Noah Allen had conversations with UCLA in the past, but he didn't take them too seriously.

"I had spoken to them," Allen said. "But I'm not a top 5 blue chipper. I just did not think UCLA was interested in me as a basketball player."

Not true.

"I think he made an impression with them in July," Palma coach Paul Alioto said. "Here is a big wing that can shoot it. He changed their view of him. The UCLA coach saw him play in person and really liked him."

The feeling was mutual the minute Allen arrived on campus last weekend on a recruiting trip. Before he left Los Angeles, the senior forward verbally committed to become a Bruin.

"It's just a feeling when you find the right place," Allen said. "The tradition of this program goes so far back. UCLA develops players and gets them better each year.

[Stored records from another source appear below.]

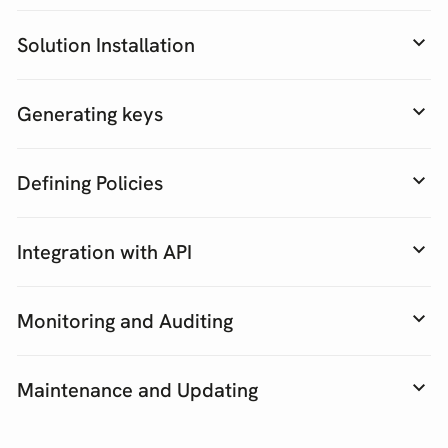
Solution Installation
Generating keys
Defining Policies
Integration with API
Monitoring and Auditing
Maintenance and Updating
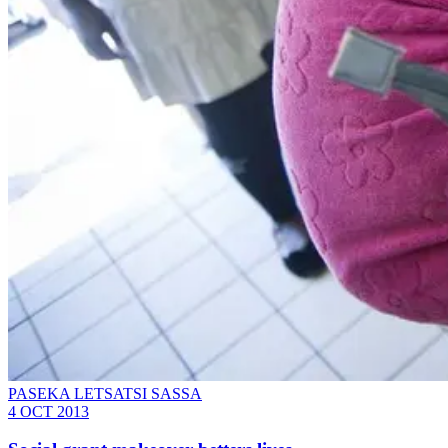
PASEKA LETSATSI SASSA
4 OCT 2013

It was a pretty easy decision."

The 6-foot-7 Allen had been through this process before, originally committing to Harvard in July. But when the finances didn't come through, he was forced to decommit in September, leaving him without a college.

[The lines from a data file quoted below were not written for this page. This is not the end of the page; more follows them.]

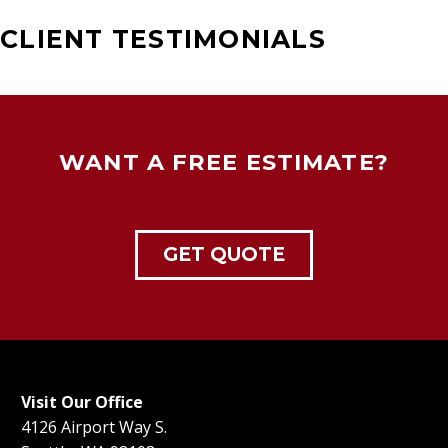
CLIENT TESTIMONIALS
WANT A FREE ESTIMATE?
GET QUOTE
Visit Our Office
4126 Airport Way S.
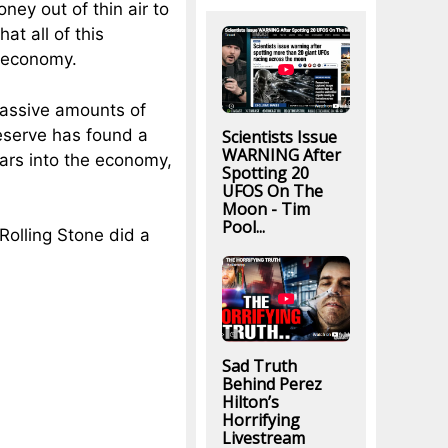
ey out of thin air to
at all of this
. economy.
massive amounts of
eserve has found a
Scientists Issue
WARNING After
llars into the economy,
Spotting 20
UFOS On The
Moon - Tim
Pool...
olling Stone did a
Sad Truth
Behind Perez
Hilton’s
Horrifying
Livestream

"I'm not going to lie, I was disappointed," Allen said. "But everything happens for a reason. When one door closes, another opens."

With the summer season gone and no chance to showcase himself in front of college coaches and recruiters, Allen decided to make a few calls on his own.

"I had to be open to whoever else might be interested," Allen said. "There was a little anxiety. I wasn't sure where I was going. But I didn't want to drag it out into the season."

The 17-year-old sharpshooter landed recruiting trips to Washington State and Northwestern. And while both left an impression on him, Allen left without signing.

"Washington State was real appealing," Allen said. "The fan base up there was crazy. Northwestern's academics are great. They are in the Big 10 and were right outside Chicago."

When prized recruits started making decisions, more schools began looking for prospects — opening more doors for Allen, as well as scholarship offers.

"When some schools didn't land who they wanted, my phone started ringing a lot more," Allen said.

That included a call from UCLA assistant coach Phil Matthews, who asked Allen to come down for a visit last weekend.

"I was a little shocked, but excited," said Allen, a four-year starter for the Chieftains and last year's Herald Player of the Year in basketball.

If the school's tradition didn't sell Allen, a comment from UCLA head coach Ben Howland did.

"He told me I can play here, that he believes in my abilities," Allen said. "Now I have to believe in myself. It's going to take some work. I'm willing to put in the time. I want to develop."

Alioto agreed.

"What will make Noah good at the next level is he doesn't need to score 20 to make an impact," Alioto said. "He can make plays for other guys. That's what's going to make him effective at UCLA. He's the most skilled player at his age I've ever had."

That includes current Indiana Pacers rookie guard Orlando Johnson, who played under Alioto at Palma before becoming a record-setting scorer at UC Santa Barbara.

"Noah can score with a deep shot and has a good midrange jumper," Alioto said. "What he needs to learn is to live at the free throw line. He needs to go to the lane and get to the line."

During his visit, Allen spent time with the current core of Bruins, which includes the top recruiting freshman class in the nation.

"It was cool," Allen said. "They all want you to come to their school. They show you a good time."

While Allen has played all five positions at Palma, he was recruited as a small forward for UCLA, which finished 19-14 last year — 11-7 in the Pac-12.

"I will have to come in with a chip on my shoulder and show them something," Allen said.

While Allen is regarded as a perimeter shooter, he patterns his game after Magic Johnson and current Golden State point guard Stephen Curry.

"I like the way Magic passed the ball," Allen said. "I like to pass. I'd rather have 10 to 15 assists than 25 points. I have always felt that way."

Last season, Allen averaged six-plus assists and six rebounds a game.

"I remember in the seventh grade, he'd pass up 3-foot shots," Alioto said. "It would drive me bananas. He's so good off the dribble. If you press him, he's big enough to throw the 50-foot pass on the line. I think you'll see him attack the rim more. He's not a selfish player. But he needs to score for us."

Last year Allen averaged more than 18 points a game, including 23-plus in his final eight games, helping Palma reach the Central Coast Section Division IV semifinals.

"I just want to win CCS," Allen said. "That's been our team goal since my freshman year. I realize I can't do it on my own. You need five guys on the court to win a championship. We have guys excited about basketball."

Allen didn't want the recruiting process being a distraction to the Chieftains' goals during the season.

"I wanted to get this done before the basketball season started," Allen said. "I told all the schools that. I think they understood. I didn't plan on going through this process twice. I'm definitely relieved that it's over."